Still, Mr Baldock is adamant that the price Elliott was willing to pay simply was not good enough – despite the fact it was at a 32pc premium to Currys’ share price before the initial bid.
“Do I think the business is anywhere near its full potential in terms of the share price now? Absolutely not. The board and the top 10 shareholders all unanimously turned down a 67p a share offer because we say we can do better.”
The depressed share price is something of a sore spot. The stock has fallen around 67pc since Mr Baldock took over as chief executive and is down around 90pc since its all-time high in 2015.
Mr Baldock said wider issues with the London stock market are partly to blame. But he admitted there have also been other hurdles.
“I’ve had to deal with a few unpleasant surprises in this business,” he said.

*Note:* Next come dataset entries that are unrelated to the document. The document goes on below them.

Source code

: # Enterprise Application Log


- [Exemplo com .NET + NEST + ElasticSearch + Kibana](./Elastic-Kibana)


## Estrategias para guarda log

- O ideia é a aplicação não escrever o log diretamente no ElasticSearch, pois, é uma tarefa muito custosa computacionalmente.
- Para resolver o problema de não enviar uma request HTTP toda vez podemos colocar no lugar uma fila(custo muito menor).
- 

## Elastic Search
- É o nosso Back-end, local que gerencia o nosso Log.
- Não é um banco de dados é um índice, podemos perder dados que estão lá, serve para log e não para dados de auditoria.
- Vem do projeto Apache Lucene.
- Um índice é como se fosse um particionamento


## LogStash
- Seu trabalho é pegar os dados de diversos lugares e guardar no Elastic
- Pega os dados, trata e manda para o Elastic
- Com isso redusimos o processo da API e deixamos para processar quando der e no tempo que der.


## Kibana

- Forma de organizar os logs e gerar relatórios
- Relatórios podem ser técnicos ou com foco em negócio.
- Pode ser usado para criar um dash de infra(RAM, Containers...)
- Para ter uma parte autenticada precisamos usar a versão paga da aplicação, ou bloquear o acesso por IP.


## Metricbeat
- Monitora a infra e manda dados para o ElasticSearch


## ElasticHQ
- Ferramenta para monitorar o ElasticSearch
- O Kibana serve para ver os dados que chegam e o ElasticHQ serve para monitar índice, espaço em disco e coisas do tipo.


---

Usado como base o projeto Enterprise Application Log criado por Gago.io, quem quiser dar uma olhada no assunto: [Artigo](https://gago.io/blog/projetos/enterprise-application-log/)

Currys has struggled with heavy losses at Carphone Warehouse, the mobile phone seller that was merged with Dixons Retail to create Currys, as smartphone sales have moved off the high street and declined more broadly.
“Then Covid hit the business. We had the cost of living crisis and then problems in the Nordics.
“If you’re an investor, I think you’re entitled to say, ‘okay, you seem to be turning the corner, but I want you to show me that you’re on the right track’. I think that’s fair enough.”
He was at pains to stress that the company is truly making progress.
Last week, Currys boosted its profit forecasts for the year. It is now on track to post adjusted pretax profits of at least £115m for the year to the end of April. It previously said profits would come in between £105m and £115m.
Critics could argue that this is simply a case of a rising tide floats all boats: consumer confidence is on the up and there are hopes that interest rates will be falling by the summer.
However, Mr Baldock believes he and his team are due some credit.
“All of this is self-help. We’ve had no help from the market at all. The story is, in a really tough environment we’ve worked hard to get this business into better shape.”
“We don’t even need a healthy economy to progress as we are,” Mr Baldock said. “We will do it off our own back. It would be nice to get some help along the way, but my job is to carry on making Currys successful.”
This, he said, will remain the case “irrespective of who’s in office”.